■ **Brief**
Give the lines again exactly, from the one holding "X152010000Y-51450000D03*" to the last line of the listing below, both ends included and nothing added.

■ **Data section**
= Beginning of Section =
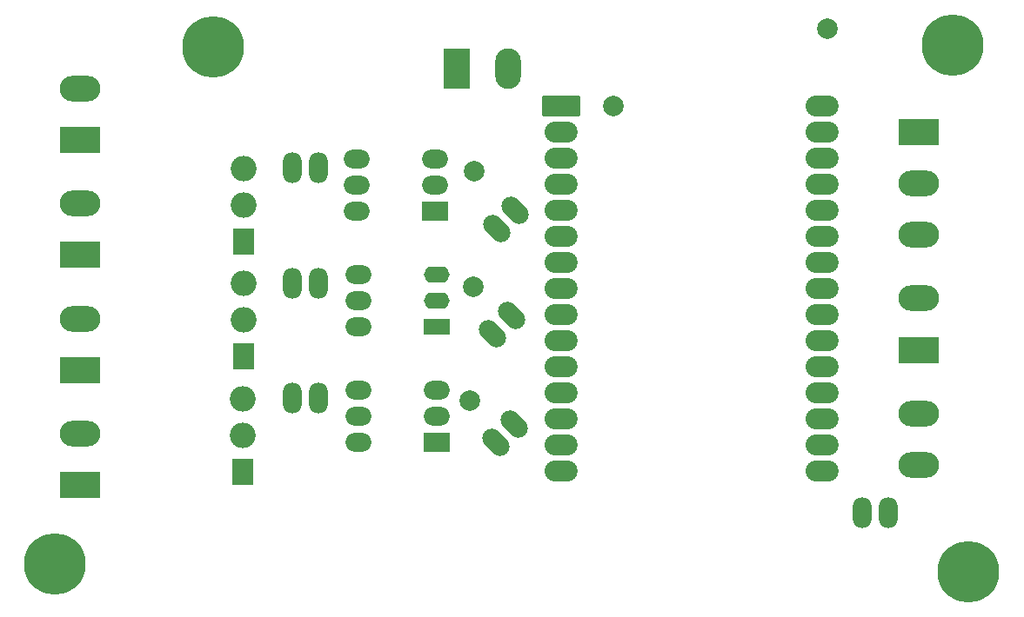
<source format=gbr>
%TF.GenerationSoftware,KiCad,Pcbnew,8.0.1*%
%TF.CreationDate,2024-04-25T16:48:04-05:00*%
%TF.ProjectId,C1,43312e6b-6963-4616-945f-706362585858,rev?*%
%TF.SameCoordinates,Original*%
%TF.FileFunction,Soldermask,Top*%
%TF.FilePolarity,Negative*%
%FSLAX46Y46*%
G04 Gerber Fmt 4.6, Leading zero omitted, Abs format (unit mm)*
G04 Created by KiCad (PCBNEW 8.0.1) date 2024-04-25 16:48:04*
%MOMM*%
%LPD*%
G01*
G04 APERTURE LIST*
G04 Aperture macros list*
%AMRoundRect*
0 Rectangle with rounded corners*
0 $1 Rounding radius*
0 $2 $3 $4 $5 $6 $7 $8 $9 X,Y pos of 4 corners*
0 Add a 4 corners polygon primitive as box body*
4,1,4,$2,$3,$4,$5,$6,$7,$8,$9,$2,$3,0*
0 Add four circle primitives for the rounded corners*
1,1,$1+$1,$2,$3*
1,1,$1+$1,$4,$5*
1,1,$1+$1,$6,$7*
1,1,$1+$1,$8,$9*
0 Add four rect primitives between the rounded corners*
20,1,$1+$1,$2,$3,$4,$5,0*
20,1,$1+$1,$4,$5,$6,$7,0*
20,1,$1+$1,$6,$7,$8,$9,0*
20,1,$1+$1,$8,$9,$2,$3,0*%
%AMHorizOval*
0 Thick line with rounded ends*
0 $1 width*
0 $2 $3 position (X,Y) of the first rounded end (center of the circle)*
0 $4 $5 position (X,Y) of the second rounded end (center of the circle)*
0 Add line between two ends*
20,1,$1,$2,$3,$4,$5,0*
0 Add two circle primitives to create the rounded ends*
1,1,$1,$2,$3*
1,1,$1,$4,$5*%
G04 Aperture macros list end*
%ADD10RoundRect,0.102000X-1.750000X-0.925000X1.750000X-0.925000X1.750000X0.925000X-1.750000X0.925000X0*%
%ADD11O,3.204000X2.054000*%
%ADD12R,2.000000X2.500000*%
%ADD13O,2.500000X2.500000*%
%ADD14C,6.000000*%
%ADD15O,1.850000X3.000000*%
%ADD16R,3.960000X2.500000*%
%ADD17O,3.960000X2.500000*%
%ADD18R,2.500000X1.850000*%
%ADD19O,2.500000X1.850000*%
%ADD20HorizOval,1.850000X-0.406586X0.406586X0.406586X-0.406586X0*%
%ADD21O,2.500000X3.960000*%
%ADD22R,2.500000X3.960000*%
%ADD23R,2.500000X1.600000*%
%ADD24O,2.500000X1.600000*%
%ADD25C,2.000000*%
G04 APERTURE END LIST*
D10*
%TO.C,U2*%
X126100000Y-58985000D03*
D11*
X126100000Y-61525000D03*
X126100000Y-64065000D03*
X126100000Y-66605000D03*
X126100000Y-69145000D03*
X126100000Y-71685000D03*
X126100000Y-74225000D03*
X126100000Y-76765000D03*
X126100000Y-79305000D03*
X126100000Y-81845000D03*
X126100000Y-84385000D03*
X126100000Y-86925000D03*
X126100000Y-89465000D03*
X126100000Y-92005000D03*
X126100000Y-94545000D03*
X151500000Y-94545000D03*
X151500000Y-92005000D03*
X151500000Y-89465000D03*
X151500000Y-86925000D03*
X151500000Y-84385000D03*
X151500000Y-81845000D03*
X151500000Y-79305000D03*
X151500000Y-76765000D03*
X151500000Y-74225000D03*
X151500000Y-71685000D03*
X151500000Y-69145000D03*
X151500000Y-66605000D03*
X151500000Y-64065000D03*
X151500000Y-61525000D03*
X151500000Y-58985000D03*
%TD*%
D12*
%TO.C,Q1*%
X95200000Y-72116000D03*
D13*
X95200000Y-68560000D03*
X95200000Y-65004000D03*
%TD*%
D14*
%TO.C,H3*%
X164200000Y-53000000D03*
%TD*%
D15*
%TO.C,R2*%
X102540000Y-76200000D03*
X100000000Y-76200000D03*
%TD*%
D16*
%TO.C,J1*%
X79300000Y-62265000D03*
D17*
X79300000Y-57265000D03*
%TD*%
D16*
%TO.C,J2*%
X79300000Y-73465000D03*
D17*
X79300000Y-68465000D03*
%TD*%
D12*
%TO.C,Q2*%
X95245000Y-83356000D03*
D13*
X95245000Y-79800000D03*
X95245000Y-76244000D03*
%TD*%
D16*
%TO.C,J4*%
X79300000Y-95900000D03*
D17*
X79300000Y-90900000D03*
%TD*%
%TO.C,J12*%
X160900000Y-71500000D03*
X160900000Y-66500000D03*
D16*
X160900000Y-61500000D03*
%TD*%
D18*
%TO.C,U1*%
X113900000Y-69225000D03*
D19*
X113900000Y-66685000D03*
X113900000Y-64145000D03*
X106280000Y-64145000D03*
X106280000Y-66685000D03*
X106280000Y-69225000D03*
%TD*%
D16*
%TO.C,J3*%
X79300000Y-84700000D03*
D17*
X79300000Y-79700000D03*
%TD*%
D20*
%TO.C,R4*%
X121548927Y-89961073D03*
X119752876Y-91757124D03*
%TD*%
D14*
%TO.C,H2*%
X76900000Y-103600000D03*
%TD*%
D21*
%TO.C,J5*%
X121000000Y-55300000D03*
D22*
X116000000Y-55300000D03*
%TD*%
D14*
%TO.C,H1*%
X165800000Y-104300000D03*
%TD*%
D18*
%TO.C,U4*%
X114000000Y-91725000D03*
D19*
X114000000Y-89185000D03*
X114000000Y-86645000D03*
X106380000Y-86645000D03*
X106380000Y-89185000D03*
X106380000Y-91725000D03*
%TD*%
D14*
%TO.C,H4*%
X92300000Y-53200000D03*
%TD*%
D16*
%TO.C,J7*%
X160900000Y-82700000D03*
D17*
X160900000Y-77700000D03*
%TD*%
%TO.C,J6*%
X160900000Y-93900000D03*
X160900000Y-88900000D03*
%TD*%
D20*
%TO.C,R5*%
X121268927Y-79361073D03*
X119472876Y-81157124D03*
%TD*%
%TO.C,R6*%
X121678927Y-69121073D03*
X119882876Y-70917124D03*
%TD*%
D15*
%TO.C,R6*%
X155400000Y-98600000D03*
X157940000Y-98600000D03*
%TD*%
%TO.C,R1*%
X102545000Y-65000000D03*
X100005000Y-65000000D03*
%TD*%
D12*
%TO.C,Q3*%
X95145000Y-94556000D03*
D13*
X95145000Y-91000000D03*
X95145000Y-87444000D03*
%TD*%
D23*
%TO.C,U3*%
X114000000Y-80425000D03*
D24*
X114000000Y-77885000D03*
X114000000Y-75345000D03*
D19*
X106380000Y-75345000D03*
X106380000Y-77885000D03*
X106380000Y-80425000D03*
%TD*%
D15*
%TO.C,R3*%
X102540000Y-87400000D03*
X100000000Y-87400000D03*
%TD*%
D25*
X117570000Y-76530000D03*
X117230000Y-87660000D03*
X117670000Y-65320000D03*
X152010000Y-51450000D03*
X131175000Y-58985000D03*
M02*

</source>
= End of Section =
■ **Answer to the exercise**
X152010000Y-51450000D03*
X131175000Y-58985000D03*
M02*

</source>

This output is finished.